- Opening Delimiter -

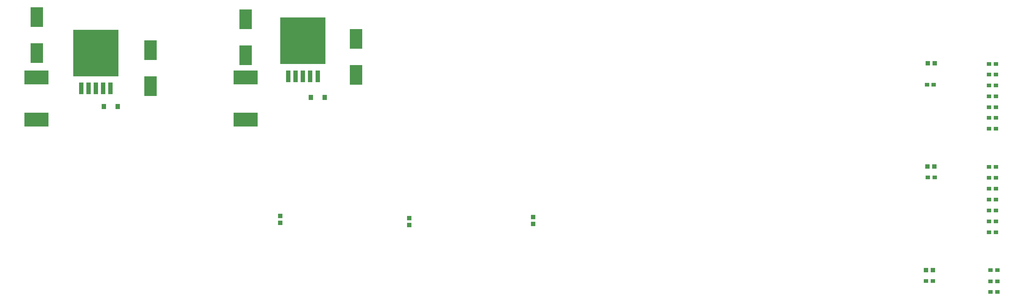
<source format=gbp>
G04*
G04 #@! TF.GenerationSoftware,Altium Limited,Altium Designer,19.1.3 (30)*
G04*
G04 Layer_Color=128*
%FSLAX25Y25*%
%MOIN*%
G70*
G01*
G75*
%ADD16R,0.03937X0.03740*%
%ADD17R,0.03937X0.03937*%
%ADD99R,0.04100X0.04700*%
%ADD100R,0.11811X0.18110*%
%ADD101R,0.04000X0.10600*%
%ADD102R,0.41200X0.42800*%
%ADD103R,0.22047X0.12598*%
%ADD104R,0.03937X0.03937*%
D16*
X1078150Y231500D02*
D03*
X1071850D02*
D03*
X1079650Y326500D02*
D03*
X1073350D02*
D03*
X1078953Y411268D02*
D03*
X1072653D02*
D03*
X1129350Y380917D02*
D03*
X1135650D02*
D03*
X1129350Y390833D02*
D03*
X1135650D02*
D03*
X1129350Y400750D02*
D03*
X1135650D02*
D03*
X1129350Y410667D02*
D03*
X1135650D02*
D03*
X1129350Y420583D02*
D03*
X1135650D02*
D03*
X1129350Y371000D02*
D03*
X1135650D02*
D03*
X1129350Y430500D02*
D03*
X1135650D02*
D03*
X1129350Y296000D02*
D03*
X1135650D02*
D03*
X1129350Y286000D02*
D03*
X1135650D02*
D03*
X1129350Y276000D02*
D03*
X1135650D02*
D03*
X1130850Y241500D02*
D03*
X1137150D02*
D03*
X1130850Y231000D02*
D03*
X1137150D02*
D03*
X1130850Y221500D02*
D03*
X1137150D02*
D03*
X1129350Y336000D02*
D03*
X1135650D02*
D03*
X1129350Y326000D02*
D03*
X1135650D02*
D03*
X1129350Y306000D02*
D03*
X1135650D02*
D03*
X1129350Y316000D02*
D03*
X1135650D02*
D03*
D17*
X712500Y283850D02*
D03*
Y290150D02*
D03*
X481000Y284850D02*
D03*
Y291150D02*
D03*
X599000Y282850D02*
D03*
Y289150D02*
D03*
D99*
X509050Y399800D02*
D03*
X521750D02*
D03*
X319650Y391500D02*
D03*
X332350D02*
D03*
D100*
X550400Y420300D02*
D03*
Y453371D02*
D03*
X449400Y471335D02*
D03*
Y438265D02*
D03*
X258583Y473539D02*
D03*
Y440469D02*
D03*
X362500Y409965D02*
D03*
Y443035D02*
D03*
D101*
X515300Y419200D02*
D03*
X508600D02*
D03*
X501900D02*
D03*
X495200D02*
D03*
X488500D02*
D03*
X325900Y407900D02*
D03*
X319200D02*
D03*
X312500D02*
D03*
X305800D02*
D03*
X299100D02*
D03*
D102*
X501900Y451800D02*
D03*
X312500Y440500D02*
D03*
D103*
X449400Y379312D02*
D03*
Y418091D02*
D03*
X258118Y379323D02*
D03*
Y418102D02*
D03*
D104*
X1071850Y241500D02*
D03*
X1078150D02*
D03*
X1073201Y336500D02*
D03*
X1079500D02*
D03*
X1073350Y431000D02*
D03*
X1079650D02*
D03*
M02*

</source>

- Closing Delimiter -

Exercise brief: In the entries above, please find the line with "X362500Y409965D02*" and the line with "X312500Y440500D02*", then write out exactly those two lines and every line between them, and nothing more.

Completed task:
X362500Y409965D02*
D03*
Y443035D02*
D03*
D101*
X515300Y419200D02*
D03*
X508600D02*
D03*
X501900D02*
D03*
X495200D02*
D03*
X488500D02*
D03*
X325900Y407900D02*
D03*
X319200D02*
D03*
X312500D02*
D03*
X305800D02*
D03*
X299100D02*
D03*
D102*
X501900Y451800D02*
D03*
X312500Y440500D02*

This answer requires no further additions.